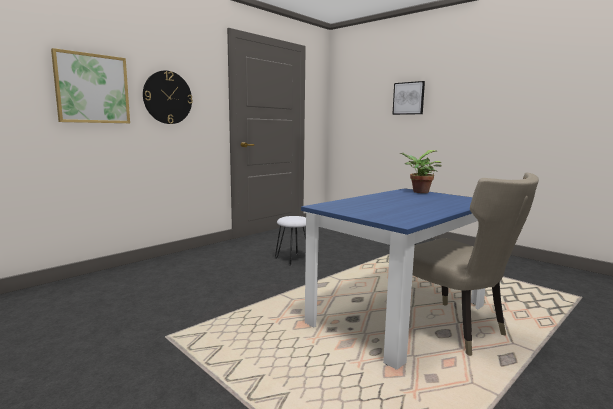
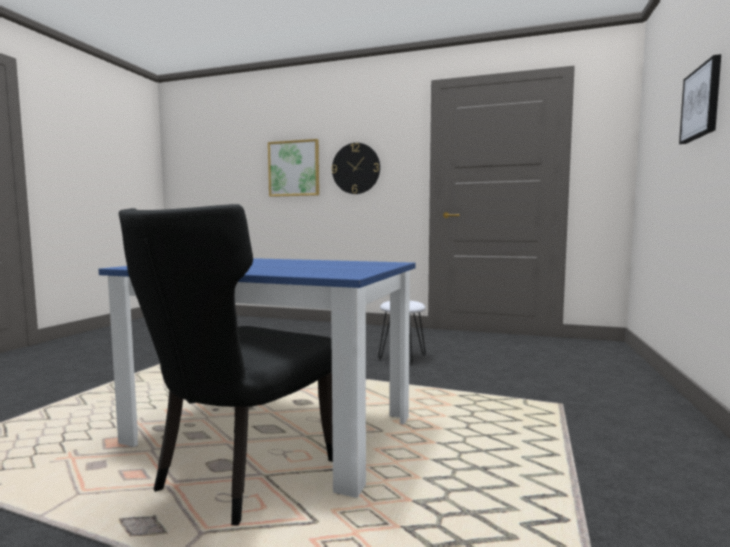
camera: 65 degrees right, 5 degrees down
potted plant [399,150,442,193] -> none
beige chair [413,172,539,356] -> black chair [119,204,333,526]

----

■ Exercise details ■
Print out the whole listing word for word. Leave the pictures out.

■ Answer to the exercise ■
camera: 65 degrees right, 5 degrees down
potted plant [399,150,442,193] -> none
beige chair [413,172,539,356] -> black chair [119,204,333,526]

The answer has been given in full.